Kebijakan proteksionisme AS ditujukan untuk mendorong bikinan dalam negeri, lapangan pekerjaan dan pertumbuhan ekonomi AS. Indonesia menjadi salah satu negara yang diberikan tariff reciprocal tersebut yaitu sebesar 32%.
Sementara China (34%), EU (20%), Vietnam (46%), India (26%), Jepang (24%), Thailand (36%), Malaysia (24%), Filipina (17%),Singapura (10%). Tarif yang diberlakukan untuk Indonesia lebih tinggi dari negara Asia lain, seumpama Malaysia, Singapura, India, Filipina, dan Jepang.
Direktur Program INDEF, Eisha Maghfiruha Rachbini mengatakan, pengaruh tarif terhadap pasar keuangan AS, Harga saham AS turun setidaknya 3%, dan terdapat penurunan harga saham di pasar keuangan Jepang (terendah dalam 8 bulan), juga pasar saham Korea Selatan (terutama harga saham automotive).
“Harga emas meningkat (mencapai rekor tinggi di atas US$ 3160/ounce). Harga minyak dunia turun lebih dari 3%,” ungkapnya dalam keterangan tertulis, Kamis (3/4/2025).
Fluktuasi nilai tukar juga terjadi setelah tarif diberlakukan, Yen Jepang menguat terhadap dolar AS, di mana Yen menjadi salah satu safe haven di tengah ketidakpastian ekonomi AS. Eisha menganggap tarif yang diberlakukan AS sanggup mempunyai potensi menjadi boomerang bagi Ekonomi AS sendiri.
Baca Juga : Malay Tunda Penelusuran Pesawat Mh370 Yang Hilang Sejak 2014
Misalnya inflasi tinggi, harga barang tinggi alasannya tarif, sampai sanggup mempunyai efek pada pasar tenaga kerja AS. Lantas, bagaimana dampaknya terhadap perekonomian Indonesia?
Secara rata-rata tahunan, pangsa pasar ekspor Indonesia ke negara tujuan AS sebesar 10,3%, paling besar kedua setelah ekspor Indonesia ke China. Penerapan tarif pada produk-produk ekspor Indonesia ke AS akan mempunyai efek secara pribadi pada kinerja ekspor ke Negeri Paman Sam.
“Tarif tersebut akan mempunyai efek pada penurunan ekspor Indonesia ke AS secara signifikan, seumpama tekstil, ganjal kaki, elektronik, furniture, serta produk pertanian dan perkebunan, seumpama minyak kelapa sawit, karet, perikanan,” tuturnya.

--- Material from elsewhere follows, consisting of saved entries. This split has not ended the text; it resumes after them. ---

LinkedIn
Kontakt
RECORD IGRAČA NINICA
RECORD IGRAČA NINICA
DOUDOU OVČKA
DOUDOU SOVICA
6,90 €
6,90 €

“Secara teori, dengan adanya penerapan tarif maka akan terjadi trade diversion dari pasar yang berbiaya rendah ke pasar yang berbiaya tinggi. Sehingga akan mempunyai efek pada ongkos yang tinggi bagi pelaku ekspor untuk komoditas unggulan, seumpama tekstil, ganjal kaki, elektronik, furniture, dan produk pertanian, dampaknya merupakan melambatnya bikinan dan lapangan pekerjaan,” tambah Eisha.
Menurutnya pemerintah perlu menjalankan perundingan jual beli dengan AS dengan secepatnya biar sanggup meminimalkan (mengurangi) pengaruh tarif bagi produk ekspor Indonesia ke AS. Kekuatan perundingan diplomatik menjadi sungguh krusial dalam memitigasi pengaruh dari perang jualan dengan AS.
Pemerintah juga perlu mengoptimalkan perjanjian jualan secara bilateral dan multilateral, CEPA, serta inisiasi perjanjian Kerjasama dengan negara non-tradisional untuk mendorong ekspor produk terdampak, seumpama tekstil, ganjal kaki, elektronik, furniture.
Lalu produk pertanian dan perkebunan, seumpama minyak kelapa sawit, karet, perikanan. Sehingga, pelaku ekspor dan industri terdampak sanggup mengalihkan pasar ekspor.
“Pemerintah perlu menampilkan kebijakan Insentif keuangan, subsidi, dan dispensasi pajak sanggup menolong bisnis menangani kenaikan ongkos dan penghematan undangan akhir pengaruh tarif dan perang jualan AS,” sebutnya.
Selain itu investasi dalam perkembangan teknologi dan inovasi, kenaikan keahlian tenaga kerja juga dikehendaki untuk memajukan daya saing produk Indonesia di pasar global, selaku upaya dalam jangka panjang.